Functions of the abrem package provide an application layer for entering life data, selecting various options for the treatment of that data, generation of a graphical display, and presenting meaningful statistical output in a legend. This application layer is executed in the R console, based on scripts that are likely prepared in a separate editor.

Package abrem makes use of the R object model to prepare objects for plotted output. Various options are handled to extend the object with parametric fitting, preparation of confidence interval bounds, and preparation of the graphical output.

Using abrem with defaults for 2-parameter Weibull plotting

Preliminary steps for using abrem involve installing the package and its dependencies into your R system. This topic is discussed separately in the How-To page. 

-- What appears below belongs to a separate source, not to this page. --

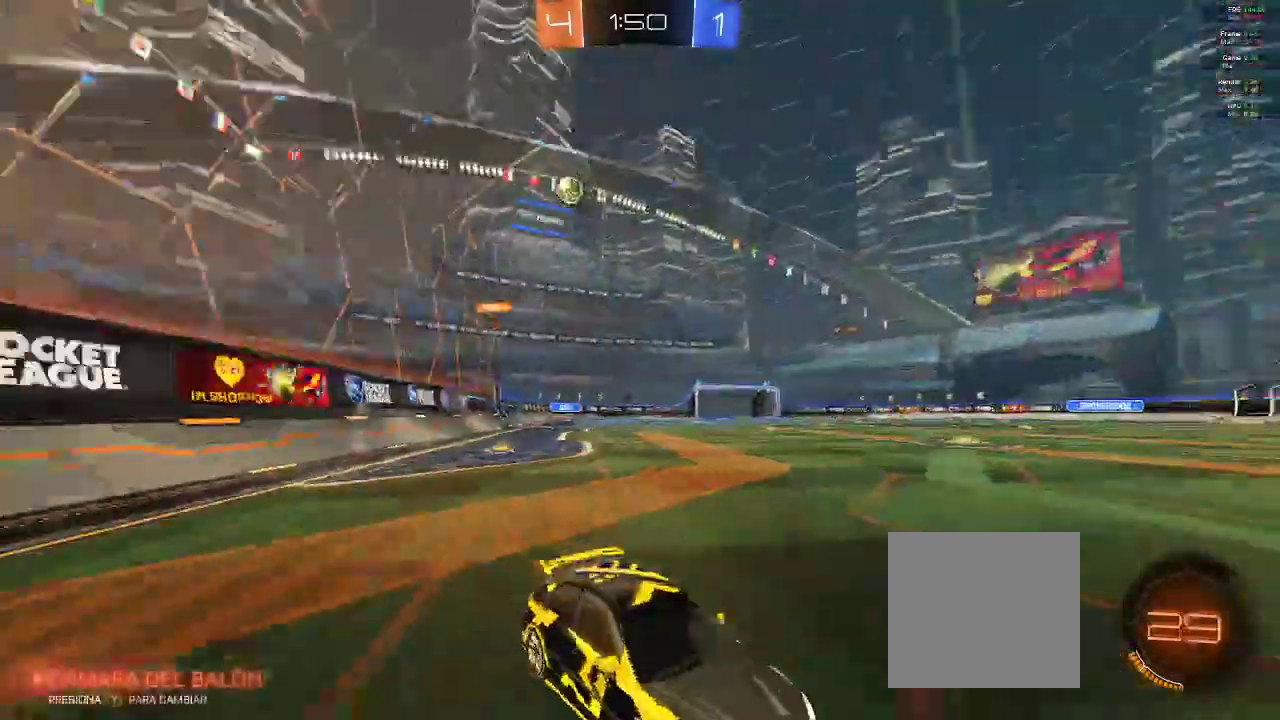
{"buttons": ["R2"], "left_stick": "left", "right_stick": "center", "events": [[200, "X", "up"]]}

For a rapid Weibull 2-parameter fit and display, an object is constructed using the Abrem() function on the data of interest. Then a fit element is added using object method abrem.fit(). This object can then be plotted with the R function plot(). To demonstrate this simple use, the initial problem sets from Chapter 2 of “The New Weibull Handbook” are shown below. 

 

For each example copy the code script in the gray shaded area and paste it into the R Console to execute and view as intended.

library(abrem)
Prob2.1Data<-c(150,85,250,240,135,200,190) 
Prob2.1Object<-Abrem(Prob2.1Data)
Prob2.1Object<-abrem.fit(Prob2.1Object)
plot(Prob2.1Object, main="Problem 2-1")

This is a first, simple, plotting example. In the script above the first line merely assures that the abrem package and all its dependencies have been loaded in this R session. 

The second line places the example data into a vector. 

The third line uses function Abrem() to construct an abrem object from the data. The Abrem function has been designed for some flexibility of data input. In this case, a single numeric vector has been passed as the first argument, so it is taken to be a set of complete failure times. This initial object could have been plotted at this point and one would observe the points, only, plotted on the default canvas for a Weibull analysis. Since we are using the default options.abrem list, the plotting distribution is “weibull2p”, and the plotting positions have been determined using the beta binomial function for most technically accurate median rank positions. These positions are minimally different than the Benard approximation method used in the “Handbook” text.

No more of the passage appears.